= Osculating orbit =

Orbital perturbations

Osculating orbit (inner, black) and perturbed orbit (red)

In astronomy and astrodynamics the osculating orbit of an object in space at a given moment in time is the orbit it would have around its central body if perturbations were absent. It is the orbit that coincides with the current position and velocity.

==Etymology==
The word osculate is Latin for "kiss". In mathematics, two curves osculate when they just touch, without (necessarily) crossing, at a point, where both have the same position, slope, and curvature; i.e. the two curves "kiss".

== Kepler elements ==
An osculating orbit and the object's position upon it can be fully described by the six standard Kepler orbital elements (osculating elements), which are easy to calculate as long as one knows the object's position and velocity relative to the central body. The osculating elements would remain constant in the absence of perturbations. Real astronomical orbits experience perturbations that cause the osculating elements to evolve, sometimes very quickly. In cases where general celestial mechanical analyses of the motion have been carried out (as they have been for the major planets, the Moon, and other planetary satellites), the orbit can be described by a set of mean elements with secular and periodic terms. In the case of minor planets, a system of proper orbital elements has been devised to enable representation of the most important aspects of their orbits.

== Perturbations ==

Perturbations that cause an object's osculating orbit to change can arise from:
- A non-spherical component to the central body (when the central body can be modeled neither with a point mass nor with a spherically symmetrical mass distribution, e.g. when it is an oblate spheroid).
- A third body or multiple other bodies whose gravity perturbs the object's orbit, for example the effect of the Moon's gravity on objects orbiting Earth.
- A relativistic correction.
- A non-gravitational force acting on the body, for example force arising from:
  - Thrust from a rocket engine
  - Releasing, leaking, venting or ablation of a material
  - Collisions with other objects
  - Atmospheric drag
  - Radiation pressure
  - Solar wind pressure
  - Switch to a non-inertial reference frame (e.g. when a satellite's orbit is described in a reference frame associated with the precessing equator of the planet).

== Parameters ==

An object's orbital parameters will be different if they are expressed with respect to a non-inertial reference frame (for example, a frame co-precessing with the primary's equator), than if it is expressed with respect to a (non-rotating) inertial reference frame.

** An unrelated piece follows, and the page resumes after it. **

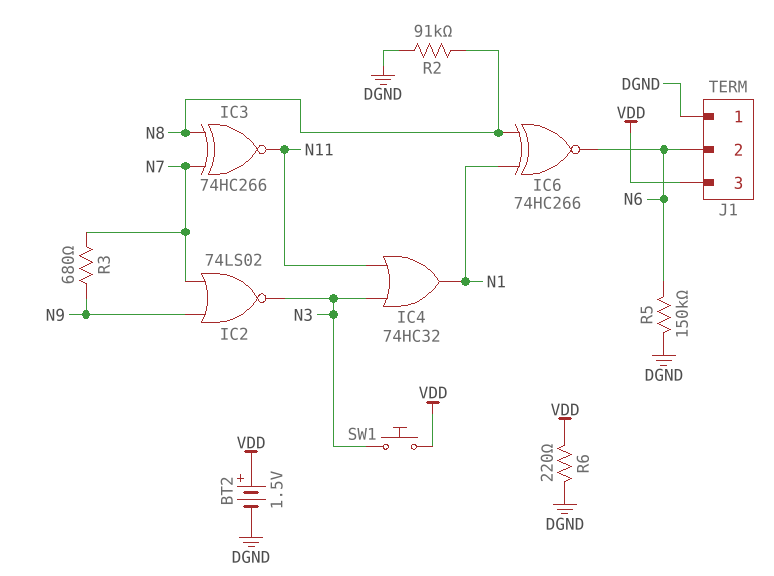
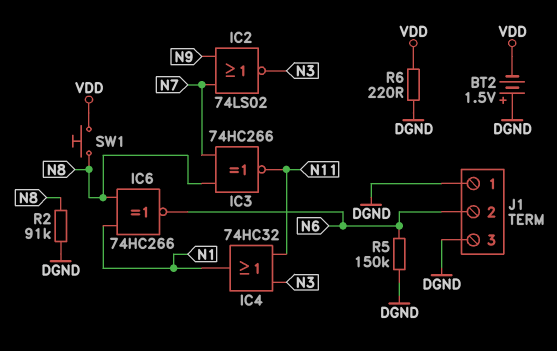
BT2: 1.5V (plus VDD, minus DGND) -> 1.5V (plus DGND, minus VDD)
J1 pin 3: VDD -> DGND
R3: 680 (N7, N9) -> none
SW1: button (N3, VDD) -> button (N8, VDD)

Put in more general terms, a perturbed trajectory can be analysed as if assembled of points, each of which is contributed by a curve out of a sequence of curves. Variables parameterising the curves within this family can be called orbital elements. Typically (though not necessarily), these curves are chosen as Keplerian conics, all of which share one focus. In most situations, it is convenient to set each of these curves tangent to the trajectory at the point of intersection. Curves that obey this condition (and also the further condition that they have the same curvature at the point of tangency as would be produced by the object's gravity towards the central body in the absence of perturbing forces) are called osculating, while the variables parameterising these curves are called osculating elements. In some situations, description of orbital motion can be simplified and approximated by choosing orbital elements that are not osculating. Also, in some situations, equations in at least two standard types of orbital elements (Lagrange-type or Delaunay-type), when perturbed, produce elements that turn out to be non-osculating.